### Task objective
Copy out every one of the following lines verbatim, keeping their original order, spelling, and punctuation.
----
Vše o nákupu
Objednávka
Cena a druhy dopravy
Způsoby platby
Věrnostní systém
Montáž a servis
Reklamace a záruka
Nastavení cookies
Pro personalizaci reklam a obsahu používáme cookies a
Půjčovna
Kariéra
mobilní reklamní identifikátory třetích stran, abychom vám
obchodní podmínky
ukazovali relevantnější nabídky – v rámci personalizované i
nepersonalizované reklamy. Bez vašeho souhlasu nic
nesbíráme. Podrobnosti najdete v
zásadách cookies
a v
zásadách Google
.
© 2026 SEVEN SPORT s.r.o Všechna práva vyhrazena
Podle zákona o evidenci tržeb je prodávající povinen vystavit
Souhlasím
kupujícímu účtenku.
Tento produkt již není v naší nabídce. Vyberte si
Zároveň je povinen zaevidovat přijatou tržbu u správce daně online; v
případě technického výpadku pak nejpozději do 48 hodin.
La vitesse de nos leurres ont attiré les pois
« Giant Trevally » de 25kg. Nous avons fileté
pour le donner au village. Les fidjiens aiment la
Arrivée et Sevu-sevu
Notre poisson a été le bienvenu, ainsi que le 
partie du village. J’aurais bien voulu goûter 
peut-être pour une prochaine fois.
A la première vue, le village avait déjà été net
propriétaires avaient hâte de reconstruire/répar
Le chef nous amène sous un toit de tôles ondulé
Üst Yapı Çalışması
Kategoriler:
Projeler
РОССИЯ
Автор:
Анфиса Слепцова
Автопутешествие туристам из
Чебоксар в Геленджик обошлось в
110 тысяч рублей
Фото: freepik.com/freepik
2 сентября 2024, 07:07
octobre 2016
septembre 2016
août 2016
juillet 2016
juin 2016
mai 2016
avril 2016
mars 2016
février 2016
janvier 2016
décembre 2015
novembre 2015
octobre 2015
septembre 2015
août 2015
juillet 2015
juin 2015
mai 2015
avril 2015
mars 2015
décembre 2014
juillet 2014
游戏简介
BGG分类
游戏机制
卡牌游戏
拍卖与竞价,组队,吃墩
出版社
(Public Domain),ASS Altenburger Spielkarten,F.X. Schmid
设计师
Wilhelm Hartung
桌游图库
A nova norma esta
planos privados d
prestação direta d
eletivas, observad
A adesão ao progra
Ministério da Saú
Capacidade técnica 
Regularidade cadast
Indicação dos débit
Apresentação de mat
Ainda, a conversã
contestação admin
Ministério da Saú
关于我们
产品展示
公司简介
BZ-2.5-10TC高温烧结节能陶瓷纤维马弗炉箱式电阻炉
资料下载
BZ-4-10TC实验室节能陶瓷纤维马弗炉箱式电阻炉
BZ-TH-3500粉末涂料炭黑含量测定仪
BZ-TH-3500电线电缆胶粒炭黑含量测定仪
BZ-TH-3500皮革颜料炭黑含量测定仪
----
### Solution below
Vše o nákupu
Objednávka
Cena a druhy dopravy
Způsoby platby
Věrnostní systém
Montáž a servis
Reklamace a záruka
Nastavení cookies
Pro personalizaci reklam a obsahu používáme cookies a
Půjčovna
Kariéra
mobilní reklamní identifikátory třetích stran, abychom vám
obchodní podmínky
ukazovali relevantnější nabídky – v rámci personalizované i
nepersonalizované reklamy. Bez vašeho souhlasu nic
nesbíráme. Podrobnosti najdete v
zásadách cookies
a v
zásadách Google
.
© 2026 SEVEN SPORT s.r.o Všechna práva vyhrazena
Podle zákona o evidenci tržeb je prodávající povinen vystavit
Souhlasím
kupujícímu účtenku.
Tento produkt již není v naší nabídce. Vyberte si
Zároveň je povinen zaevidovat přijatou tržbu u správce daně online; v
případě technického výpadku pak nejpozději do 48 hodin.
La vitesse de nos leurres ont attiré les pois
« Giant Trevally » de 25kg. Nous avons fileté
pour le donner au village. Les fidjiens aiment la
Arrivée et Sevu-sevu
Notre poisson a été le bienvenu, ainsi que le 
partie du village. J’aurais bien voulu goûter 
peut-être pour une prochaine fois.
A la première vue, le village avait déjà été net
propriétaires avaient hâte de reconstruire/répar
Le chef nous amène sous un toit de tôles ondulé
Üst Yapı Çalışması
Kategoriler:
Projeler
РОССИЯ
Автор:
Анфиса Слепцова
Автопутешествие туристам из
Чебоксар в Геленджик обошлось в
110 тысяч рублей
Фото: freepik.com/freepik
2 сентября 2024, 07:07
octobre 2016
septembre 2016
août 2016
juillet 2016
juin 2016
mai 2016
avril 2016
mars 2016
février 2016
janvier 2016
décembre 2015
novembre 2015
octobre 2015
septembre 2015
août 2015
juillet 2015
juin 2015
mai 2015
avril 2015
mars 2015
décembre 2014
juillet 2014
游戏简介
BGG分类
游戏机制
卡牌游戏
拍卖与竞价,组队,吃墩
出版社
(Public Domain),ASS Altenburger Spielkarten,F.X. Schmid
设计师
Wilhelm Hartung
桌游图库
A nova norma esta
planos privados d
prestação direta d
eletivas, observad
A adesão ao progra
Ministério da Saú
Capacidade técnica 
Regularidade cadast
Indicação dos débit
Apresentação de mat
Ainda, a conversã
contestação admin
Ministério da Saú
关于我们
产品展示
公司简介
BZ-2.5-10TC高温烧结节能陶瓷纤维马弗炉箱式电阻炉
资料下载
BZ-4-10TC实验室节能陶瓷纤维马弗炉箱式电阻炉
BZ-TH-3500粉末涂料炭黑含量测定仪
BZ-TH-3500电线电缆胶粒炭黑含量测定仪
BZ-TH-3500皮革颜料炭黑含量测定仪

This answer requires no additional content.